▸ Task directions
Return every line of the data below unchanged, in the same order.

Begin Data for this exercise

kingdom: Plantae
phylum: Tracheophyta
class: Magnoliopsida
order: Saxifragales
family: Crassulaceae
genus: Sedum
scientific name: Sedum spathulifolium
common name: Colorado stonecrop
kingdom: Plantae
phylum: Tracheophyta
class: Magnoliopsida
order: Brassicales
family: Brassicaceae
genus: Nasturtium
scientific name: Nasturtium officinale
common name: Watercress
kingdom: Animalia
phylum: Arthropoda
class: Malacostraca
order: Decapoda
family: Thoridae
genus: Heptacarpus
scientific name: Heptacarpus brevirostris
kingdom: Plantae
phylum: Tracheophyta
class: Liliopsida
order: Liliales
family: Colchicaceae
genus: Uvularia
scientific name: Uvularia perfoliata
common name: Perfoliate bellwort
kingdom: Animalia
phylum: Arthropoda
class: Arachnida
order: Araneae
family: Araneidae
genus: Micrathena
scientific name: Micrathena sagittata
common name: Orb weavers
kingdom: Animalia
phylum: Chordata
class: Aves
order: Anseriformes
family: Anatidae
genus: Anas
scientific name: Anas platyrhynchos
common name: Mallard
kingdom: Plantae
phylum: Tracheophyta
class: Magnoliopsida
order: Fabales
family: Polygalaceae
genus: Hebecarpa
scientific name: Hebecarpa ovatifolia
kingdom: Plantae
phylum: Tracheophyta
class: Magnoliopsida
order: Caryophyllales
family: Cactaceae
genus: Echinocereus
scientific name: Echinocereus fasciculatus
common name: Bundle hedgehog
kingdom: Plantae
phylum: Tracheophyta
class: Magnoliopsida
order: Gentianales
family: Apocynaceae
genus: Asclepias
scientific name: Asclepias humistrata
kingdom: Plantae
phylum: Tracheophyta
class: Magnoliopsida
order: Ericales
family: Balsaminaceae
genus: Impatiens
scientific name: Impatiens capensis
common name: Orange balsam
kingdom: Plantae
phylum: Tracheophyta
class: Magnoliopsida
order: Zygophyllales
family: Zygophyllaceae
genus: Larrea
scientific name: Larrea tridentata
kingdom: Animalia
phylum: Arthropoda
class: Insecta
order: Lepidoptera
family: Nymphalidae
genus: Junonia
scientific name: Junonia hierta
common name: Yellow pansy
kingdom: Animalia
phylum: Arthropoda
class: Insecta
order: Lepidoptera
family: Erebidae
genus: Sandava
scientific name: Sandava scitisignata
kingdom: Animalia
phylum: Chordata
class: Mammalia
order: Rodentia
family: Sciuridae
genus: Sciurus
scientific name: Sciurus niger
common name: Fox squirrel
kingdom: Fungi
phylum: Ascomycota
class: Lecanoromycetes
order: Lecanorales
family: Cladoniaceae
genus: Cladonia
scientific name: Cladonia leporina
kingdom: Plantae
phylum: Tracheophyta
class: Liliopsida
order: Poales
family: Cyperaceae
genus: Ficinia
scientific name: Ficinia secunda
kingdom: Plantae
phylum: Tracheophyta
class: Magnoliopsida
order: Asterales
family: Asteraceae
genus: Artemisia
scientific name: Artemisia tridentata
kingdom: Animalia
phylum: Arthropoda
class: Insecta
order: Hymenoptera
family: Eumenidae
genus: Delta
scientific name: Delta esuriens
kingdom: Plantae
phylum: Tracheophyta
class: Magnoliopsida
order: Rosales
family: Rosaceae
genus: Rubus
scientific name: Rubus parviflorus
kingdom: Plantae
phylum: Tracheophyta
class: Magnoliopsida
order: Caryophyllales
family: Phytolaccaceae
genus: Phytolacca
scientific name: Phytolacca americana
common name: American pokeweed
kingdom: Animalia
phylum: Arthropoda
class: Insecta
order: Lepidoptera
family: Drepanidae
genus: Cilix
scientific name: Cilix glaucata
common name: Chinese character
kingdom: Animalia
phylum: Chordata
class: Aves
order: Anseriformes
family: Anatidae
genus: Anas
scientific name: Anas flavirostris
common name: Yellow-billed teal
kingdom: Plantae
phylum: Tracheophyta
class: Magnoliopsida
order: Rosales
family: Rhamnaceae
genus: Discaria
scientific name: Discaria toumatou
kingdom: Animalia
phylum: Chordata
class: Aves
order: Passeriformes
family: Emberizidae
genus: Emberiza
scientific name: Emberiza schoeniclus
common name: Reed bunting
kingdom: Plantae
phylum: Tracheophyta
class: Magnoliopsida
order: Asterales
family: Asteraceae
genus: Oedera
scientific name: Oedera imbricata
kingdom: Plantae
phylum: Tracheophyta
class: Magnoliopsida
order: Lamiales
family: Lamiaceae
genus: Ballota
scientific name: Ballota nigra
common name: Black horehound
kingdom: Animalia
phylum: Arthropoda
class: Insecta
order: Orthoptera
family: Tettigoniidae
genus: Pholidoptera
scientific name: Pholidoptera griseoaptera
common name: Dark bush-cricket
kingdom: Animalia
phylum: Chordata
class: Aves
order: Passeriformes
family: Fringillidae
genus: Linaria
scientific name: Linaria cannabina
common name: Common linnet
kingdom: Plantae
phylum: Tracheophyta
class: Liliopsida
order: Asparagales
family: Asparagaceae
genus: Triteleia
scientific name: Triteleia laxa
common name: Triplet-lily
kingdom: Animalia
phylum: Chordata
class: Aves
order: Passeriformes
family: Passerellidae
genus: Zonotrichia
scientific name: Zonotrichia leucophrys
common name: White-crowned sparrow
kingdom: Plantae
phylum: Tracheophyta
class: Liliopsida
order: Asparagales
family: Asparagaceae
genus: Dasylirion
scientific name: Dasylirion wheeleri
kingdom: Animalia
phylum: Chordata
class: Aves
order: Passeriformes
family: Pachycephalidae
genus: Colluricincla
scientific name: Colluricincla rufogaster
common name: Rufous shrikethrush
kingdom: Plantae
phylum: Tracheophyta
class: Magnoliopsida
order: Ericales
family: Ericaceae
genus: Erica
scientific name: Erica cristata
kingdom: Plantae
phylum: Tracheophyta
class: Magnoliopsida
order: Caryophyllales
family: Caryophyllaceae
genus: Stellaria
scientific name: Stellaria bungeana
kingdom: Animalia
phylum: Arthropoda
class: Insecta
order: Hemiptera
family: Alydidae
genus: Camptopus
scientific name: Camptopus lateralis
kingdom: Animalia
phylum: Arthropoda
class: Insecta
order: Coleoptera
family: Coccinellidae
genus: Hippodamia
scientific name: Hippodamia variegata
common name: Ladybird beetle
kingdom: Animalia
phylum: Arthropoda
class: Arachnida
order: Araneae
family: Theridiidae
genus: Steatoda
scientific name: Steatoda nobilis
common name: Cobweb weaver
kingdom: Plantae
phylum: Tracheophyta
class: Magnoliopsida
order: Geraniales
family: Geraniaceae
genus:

End Data for this exercise

▸ Written reply
kingdom: Plantae
phylum: Tracheophyta
class: Magnoliopsida
order: Saxifragales
family: Crassulaceae
genus: Sedum
scientific name: Sedum spathulifolium
common name: Colorado stonecrop
kingdom: Plantae
phylum: Tracheophyta
class: Magnoliopsida
order: Brassicales
family: Brassicaceae
genus: Nasturtium
scientific name: Nasturtium officinale
common name: Watercress
kingdom: Animalia
phylum: Arthropoda
class: Malacostraca
order: Decapoda
family: Thoridae
genus: Heptacarpus
scientific name: Heptacarpus brevirostris
kingdom: Plantae
phylum: Tracheophyta
class: Liliopsida
order: Liliales
family: Colchicaceae
genus: Uvularia
scientific name: Uvularia perfoliata
common name: Perfoliate bellwort
kingdom: Animalia
phylum: Arthropoda
class: Arachnida
order: Araneae
family: Araneidae
genus: Micrathena
scientific name: Micrathena sagittata
common name: Orb weavers
kingdom: Animalia
phylum: Chordata
class: Aves
order: Anseriformes
family: Anatidae
genus: Anas
scientific name: Anas platyrhynchos
common name: Mallard
kingdom: Plantae
phylum: Tracheophyta
class: Magnoliopsida
order: Fabales
family: Polygalaceae
genus: Hebecarpa
scientific name: Hebecarpa ovatifolia
kingdom: Plantae
phylum: Tracheophyta
class: Magnoliopsida
order: Caryophyllales
family: Cactaceae
genus: Echinocereus
scientific name: Echinocereus fasciculatus
common name: Bundle hedgehog
kingdom: Plantae
phylum: Tracheophyta
class: Magnoliopsida
order: Gentianales
family: Apocynaceae
genus: Asclepias
scientific name: Asclepias humistrata
kingdom: Plantae
phylum: Tracheophyta
class: Magnoliopsida
order: Ericales
family: Balsaminaceae
genus: Impatiens
scientific name: Impatiens capensis
common name: Orange balsam
kingdom: Plantae
phylum: Tracheophyta
class: Magnoliopsida
order: Zygophyllales
family: Zygophyllaceae
genus: Larrea
scientific name: Larrea tridentata
kingdom: Animalia
phylum: Arthropoda
class: Insecta
order: Lepidoptera
family: Nymphalidae
genus: Junonia
scientific name: Junonia hierta
common name: Yellow pansy
kingdom: Animalia
phylum: Arthropoda
class: Insecta
order: Lepidoptera
family: Erebidae
genus: Sandava
scientific name: Sandava scitisignata
kingdom: Animalia
phylum: Chordata
class: Mammalia
order: Rodentia
family: Sciuridae
genus: Sciurus
scientific name: Sciurus niger
common name: Fox squirrel
kingdom: Fungi
phylum: Ascomycota
class: Lecanoromycetes
order: Lecanorales
family: Cladoniaceae
genus: Cladonia
scientific name: Cladonia leporina
kingdom: Plantae
phylum: Tracheophyta
class: Liliopsida
order: Poales
family: Cyperaceae
genus: Ficinia
scientific name: Ficinia secunda
kingdom: Plantae
phylum: Tracheophyta
class: Magnoliopsida
order: Asterales
family: Asteraceae
genus: Artemisia
scientific name: Artemisia tridentata
kingdom: Animalia
phylum: Arthropoda
class: Insecta
order: Hymenoptera
family: Eumenidae
genus: Delta
scientific name: Delta esuriens
kingdom: Plantae
phylum: Tracheophyta
class: Magnoliopsida
order: Rosales
family: Rosaceae
genus: Rubus
scientific name: Rubus parviflorus
kingdom: Plantae
phylum: Tracheophyta
class: Magnoliopsida
order: Caryophyllales
family: Phytolaccaceae
genus: Phytolacca
scientific name: Phytolacca americana
common name: American pokeweed
kingdom: Animalia
phylum: Arthropoda
class: Insecta
order: Lepidoptera
family: Drepanidae
genus: Cilix
scientific name: Cilix glaucata
common name: Chinese character
kingdom: Animalia
phylum: Chordata
class: Aves
order: Anseriformes
family: Anatidae
genus: Anas
scientific name: Anas flavirostris
common name: Yellow-billed teal
kingdom: Plantae
phylum: Tracheophyta
class: Magnoliopsida
order: Rosales
family: Rhamnaceae
genus: Discaria
scientific name: Discaria toumatou
kingdom: Animalia
phylum: Chordata
class: Aves
order: Passeriformes
family: Emberizidae
genus: Emberiza
scientific name: Emberiza schoeniclus
common name: Reed bunting
kingdom: Plantae
phylum: Tracheophyta
class: Magnoliopsida
order: Asterales
family: Asteraceae
genus: Oedera
scientific name: Oedera imbricata
kingdom: Plantae
phylum: Tracheophyta
class: Magnoliopsida
order: Lamiales
family: Lamiaceae
genus: Ballota
scientific name: Ballota nigra
common name: Black horehound
kingdom: Animalia
phylum: Arthropoda
class: Insecta
order: Orthoptera
family: Tettigoniidae
genus: Pholidoptera
scientific name: Pholidoptera griseoaptera
common name: Dark bush-cricket
kingdom: Animalia
phylum: Chordata
class: Aves
order: Passeriformes
family: Fringillidae
genus: Linaria
scientific name: Linaria cannabina
common name: Common linnet
kingdom: Plantae
phylum: Tracheophyta
class: Liliopsida
order: Asparagales
family: Asparagaceae
genus: Triteleia
scientific name: Triteleia laxa
common name: Triplet-lily
kingdom: Animalia
phylum: Chordata
class: Aves
order: Passeriformes
family: Passerellidae
genus: Zonotrichia
scientific name: Zonotrichia leucophrys
common name: White-crowned sparrow
kingdom: Plantae
phylum: Tracheophyta
class: Liliopsida
order: Asparagales
family: Asparagaceae
genus: Dasylirion
scientific name: Dasylirion wheeleri
kingdom: Animalia
phylum: Chordata
class: Aves
order: Passeriformes
family: Pachycephalidae
genus: Colluricincla
scientific name: Colluricincla rufogaster
common name: Rufous shrikethrush
kingdom: Plantae
phylum: Tracheophyta
class: Magnoliopsida
order: Ericales
family: Ericaceae
genus: Erica
scientific name: Erica cristata
kingdom: Plantae
phylum: Tracheophyta
class: Magnoliopsida
order: Caryophyllales
family: Caryophyllaceae
genus: Stellaria
scientific name: Stellaria bungeana
kingdom: Animalia
phylum: Arthropoda
class: Insecta
order: Hemiptera
family: Alydidae
genus: Camptopus
scientific name: Camptopus lateralis
kingdom: Animalia
phylum: Arthropoda
class: Insecta
order: Coleoptera
family: Coccinellidae
genus: Hippodamia
scientific name: Hippodamia variegata
common name: Ladybird beetle
kingdom: Animalia
phylum: Arthropoda
class: Arachnida
order: Araneae
family: Theridiidae
genus: Steatoda
scientific name: Steatoda nobilis
common name: Cobweb weaver
kingdom: Plantae
phylum: Tracheophyta
class: Magnoliopsida
order: Geraniales
family: Geraniaceae
genus:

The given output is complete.